Segment Start: SELECTED EXCERPT
Amphotericin B Formulations

  • Effective antifungal activity against Candida sp, Aspergillus sp (excluding Aspergillus terreus), Zygomycetes sp, rarer molds, C neoformans and dimorphic fungi
Amphotericin B deoxycholate (AmB-D)
  • Considered the preferred empiric antifungal therapy in patients with febrile neutropenia

Amphotericin B Lipid Complex (ABLC)

  • With less infusional and renal toxicity compared to AmB-D

Liposomal Amphotericin B (L-AMB)
Segment End: SELECTED EXCERPT
■ YOUR TASK: Which Aspergillus species do the amphotericin B notes exclude from the effective antifungal activity?
Segment Start: STORED DATA
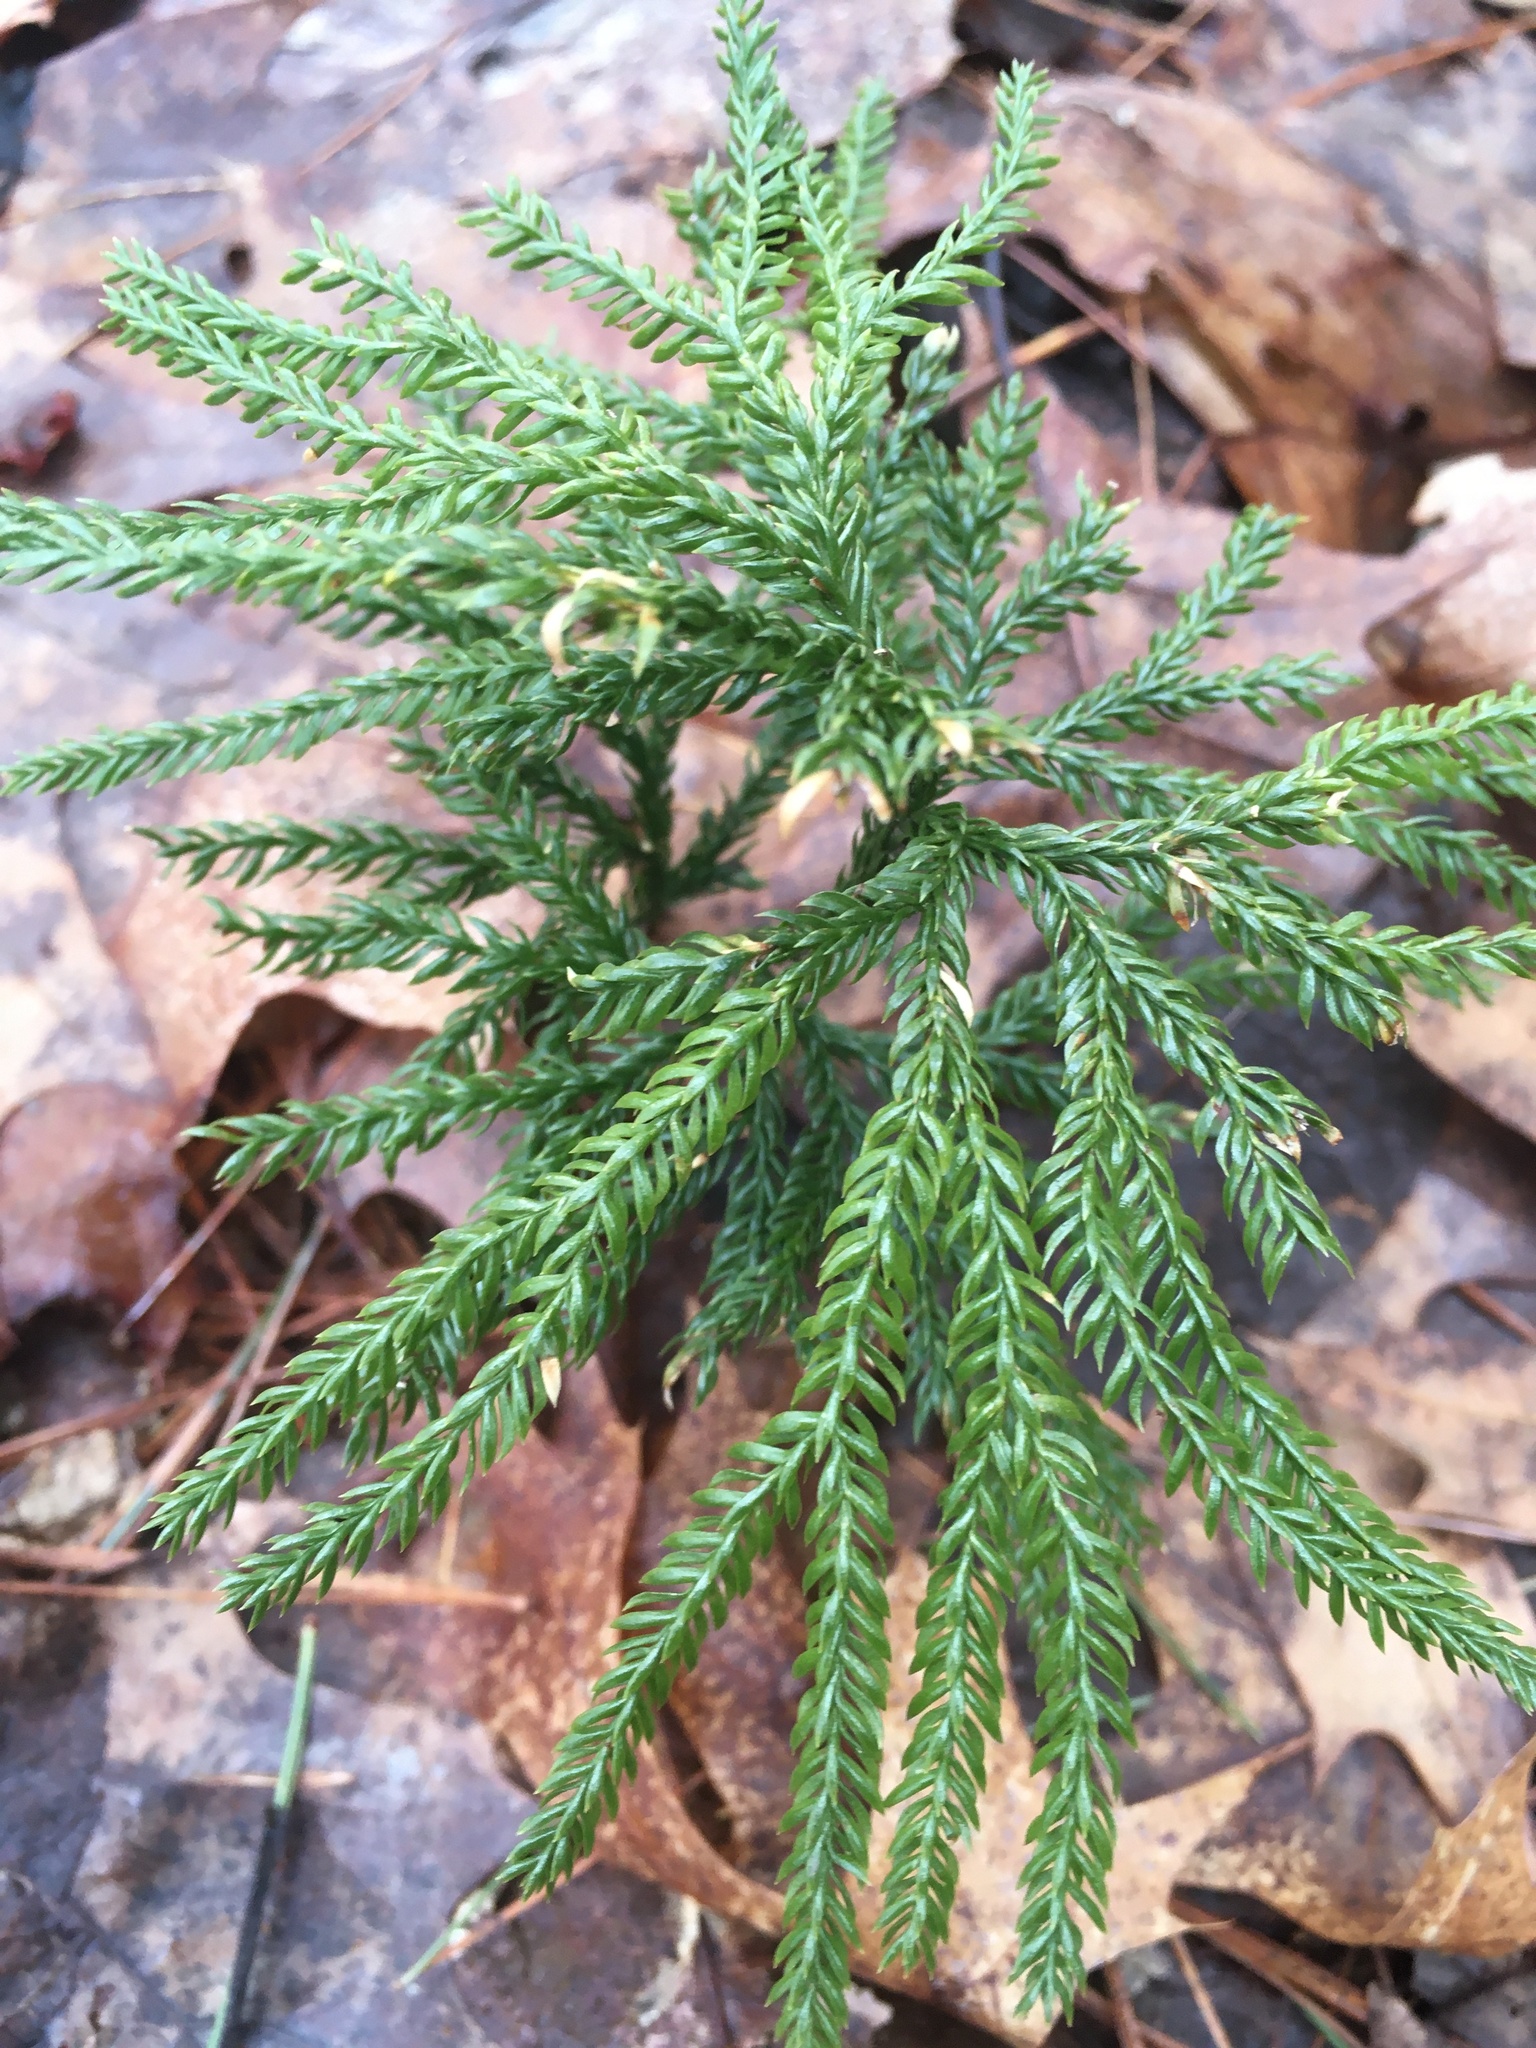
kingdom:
Segment End: STORED DATA
■ RESPONSE BOX: Aspergillus terreus